• What to produce: Pick up the job manager documentation after its final line and keep writing it.

• Given passage:
........

Job Manager¶
The worker module.
- class lorien.tune.job_manager.AWSBatchJobManager(target: str, jobs: List[lorien.tune.job.Job], configs: argparse.Namespace)¶
AWS batch job manager class.
- desc() str ¶
Return a description shown at the beginning of progress bar while tuning.
- relaunch_hanging_jobs(batch_client, jobs_desc: List[Dict[str, Any]])¶
Timed monitoring check for halted/failed jobs and relaunch them
- Parameters
batch_client (botocore.client.Batch) -- boto3 client for AWS batch. Note that we do not annotate boto3 types because it requires an additional package.
jobs_desc (List[Dict[str, Any]]) -- Job descriptions that extracted from each job.
- resume_job_states()¶
Check if the tuning jobs have correct metadata.
- tune_impl(progress)¶
Tune workloads with AWS batch.
- Parameters
progress (tqdm) -- The formulated progress bar to be updated progressively.
- class lorien.tune.job_manager.JobManagerBase(target: str, jobs: List[lorien.tune.job.Job], configs: argparse.Namespace)¶
The base class of job manager.

........

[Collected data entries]
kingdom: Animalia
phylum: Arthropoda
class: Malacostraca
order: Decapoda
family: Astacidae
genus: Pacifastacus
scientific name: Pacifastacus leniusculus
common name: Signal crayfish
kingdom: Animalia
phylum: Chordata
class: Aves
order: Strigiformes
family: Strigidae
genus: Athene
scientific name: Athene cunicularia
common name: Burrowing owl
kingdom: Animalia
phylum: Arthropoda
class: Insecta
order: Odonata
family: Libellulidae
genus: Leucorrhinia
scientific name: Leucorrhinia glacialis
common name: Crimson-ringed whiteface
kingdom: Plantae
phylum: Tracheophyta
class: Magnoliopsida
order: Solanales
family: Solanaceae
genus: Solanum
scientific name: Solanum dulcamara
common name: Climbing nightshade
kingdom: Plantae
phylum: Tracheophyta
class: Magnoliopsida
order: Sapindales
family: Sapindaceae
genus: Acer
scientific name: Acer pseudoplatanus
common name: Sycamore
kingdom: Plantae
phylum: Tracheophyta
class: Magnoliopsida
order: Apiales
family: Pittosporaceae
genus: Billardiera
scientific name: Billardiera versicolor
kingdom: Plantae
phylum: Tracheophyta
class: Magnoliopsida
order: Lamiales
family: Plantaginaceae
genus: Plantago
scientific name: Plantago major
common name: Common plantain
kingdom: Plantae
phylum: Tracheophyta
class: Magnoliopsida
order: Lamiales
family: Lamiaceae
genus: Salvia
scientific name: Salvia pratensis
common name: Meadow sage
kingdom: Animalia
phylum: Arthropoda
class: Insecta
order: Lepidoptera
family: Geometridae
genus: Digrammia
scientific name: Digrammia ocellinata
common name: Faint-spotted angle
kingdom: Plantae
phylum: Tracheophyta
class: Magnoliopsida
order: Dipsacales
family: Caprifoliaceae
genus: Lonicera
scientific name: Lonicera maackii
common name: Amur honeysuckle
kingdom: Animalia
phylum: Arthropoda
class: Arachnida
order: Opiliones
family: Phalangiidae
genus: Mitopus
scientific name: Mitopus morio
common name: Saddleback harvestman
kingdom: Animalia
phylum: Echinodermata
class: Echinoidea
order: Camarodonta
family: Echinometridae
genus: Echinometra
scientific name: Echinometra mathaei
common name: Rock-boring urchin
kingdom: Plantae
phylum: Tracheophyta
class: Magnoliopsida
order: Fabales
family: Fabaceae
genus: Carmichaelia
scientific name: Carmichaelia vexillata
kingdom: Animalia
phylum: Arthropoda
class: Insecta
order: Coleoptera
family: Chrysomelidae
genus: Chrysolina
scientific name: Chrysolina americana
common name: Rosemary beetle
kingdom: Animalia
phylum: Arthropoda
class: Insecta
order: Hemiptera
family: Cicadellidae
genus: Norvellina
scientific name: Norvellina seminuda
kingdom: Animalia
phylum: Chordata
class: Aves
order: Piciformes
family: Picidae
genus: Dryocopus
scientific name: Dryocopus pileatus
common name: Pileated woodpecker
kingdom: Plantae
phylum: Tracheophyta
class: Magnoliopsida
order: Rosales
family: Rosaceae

........

• Result for this task:
- abstract desc() str ¶
Return a description shown at the beginning of progress bar while tuning.
- num_jobs() int ¶
Return the total number of jobs to be tuned by this manager.
- replay_trace()¶
Update the current state from the trace file.
- abstract resume_job_states()¶
Resume the jobs that were being tuned when the state was dumped.
- tune() List[lorien.tune.result.TuneResult] ¶
Tune workloads on the servers via RPC.
- Returns
tune_results -- The result can be either the absolute performance, the speedup over the last performance, or the error message.
- Return type
List[TuneResult]
- abstract tune_impl(progress: tqdm.std.tqdm)¶
Workload tuning implementation. The tuning results are directly stored in self.job_n_results.
- Parameters
progress (tqdm) -- The formulated progress bar to be updated progressively.
- class lorien.tune.job_manager.LocalJobManager(target: str, jobs: List[lorien.tune.job.Job], configs: argparse.Namespace)¶
Local job manager class.
- desc() str ¶
Return a description shown at the beginning of progress bar while tuning.
- resume_job_states()¶
Resume the jobs that were being tuned when the state was dumped.
- tune_impl(progress)¶
Tune workloads with locally.
Note
Local tuner will not update the progress bar in order to keep the console concise.
- Parameters
progress (tqdm) -- The formulated progress bar to be updated progressively.
- class lorien.tune.job_manager.RPCJobManager(target: str, jobs: List[lorien.tune.job.Job], configs: argparse.Namespace)¶
RPC job manager class.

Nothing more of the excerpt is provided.